- Outfielder / Coach
- Born: January 24, 1980 (age 46) Ciudad Obregón, Sonora, Mexico
- Bats: RightThrows: Right

Career statistics
- Batting average: .300
- Home runs: 53
- Runs batted in: 500

Teams
- DSL Angels (1999); Butte Copper Kings (2000); Puebla Pericos (2001–2004); Pericos de Puebla (2005–2008); Rojos del Águila de Veracruz (2008); Pericos de Puebla (2009); Sultanes de Monterrey (2009–2011); Olmecas de Tabasco (2010); Leones de Yucatán (2011); Olmecas de Tabasco (2013);

= Lorenzo Buelna =

Mexican baseball player (born 1980)

Lorenzo Guillermo Buelna Lara (born January 24, 1980) is a Mexican former professional baseball outfielder who most recently served as a coach for El Águila de Veracruz of the Mexican League.

== Early life ==
Buelna Lara was born in Ciudad Obregón, Mexico.

== Playing career ==
He was signed by the Anaheim Angels as an undrafted free agent on January 12, 1999, and played for the DSL Angels that year, hitting .270 with 2 HR and 36 RBI. He played for the Butte Copper Kings in 2000 and hit .262, while stealing 17 bases in 23 tries.

He has not played professional baseball in the United States since, instead playing in the Mexican League. In 2001 Buelna batted .246 with 0 HR and 21 RBI his first season with the Pericos de Puebla, with whom he would remain until 2009. In 2002, he hit .290 with 1 HR and 33 RBI. In 2003, he hit .346 and was sixth in the Mexican League in batting average. He made the league All-Star team in the outfield along with Roberto Mendez and Luis García. He hit .303 in 2004. Buelna hit .332 with a .527 slugging percentage in 2005, usually batting second or sixth in the lineup while playing left field.

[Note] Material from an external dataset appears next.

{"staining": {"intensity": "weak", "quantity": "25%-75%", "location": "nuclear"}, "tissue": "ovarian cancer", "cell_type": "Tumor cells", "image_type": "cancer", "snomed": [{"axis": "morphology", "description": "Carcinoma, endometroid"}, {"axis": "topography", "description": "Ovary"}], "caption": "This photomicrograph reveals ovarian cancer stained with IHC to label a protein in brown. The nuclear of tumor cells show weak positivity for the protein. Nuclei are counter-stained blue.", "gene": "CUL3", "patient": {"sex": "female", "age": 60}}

In 2006, he hit .300 for Puebla then batted .278 in limited action for the Yaquis de Obregón of the Liga Mexicana del Pacífico, a winter league. Buelna batted .330 in 2007. He played for Mexico in the 2007 Baseball World Cup, hitting .229 with 10 runs in 10 games for the 7th-place team.

In 2007, he hit .330, in 2008 his mark was .280 (as he played for Puebla and the Rojos del Águila de Veracruz), in 2009 he batted .303 (for Puebla and the Sultanes de Monterrey), in 2010 his mark was .294 for Monterrey and the Olmecas de Tabasco and in 2011 it slumped to .251 as he played for Monterrey and the Leones de Yucatán. He did not play in 2012, but returned for 2013 to hit .237 in 61 games for Tabasco.

==Coaching career==
On April 10, 2026, Buelna was hired to serve as a coach for El Águila de Veracruz of the Mexican League. On May 6, Buelna was fired by the team.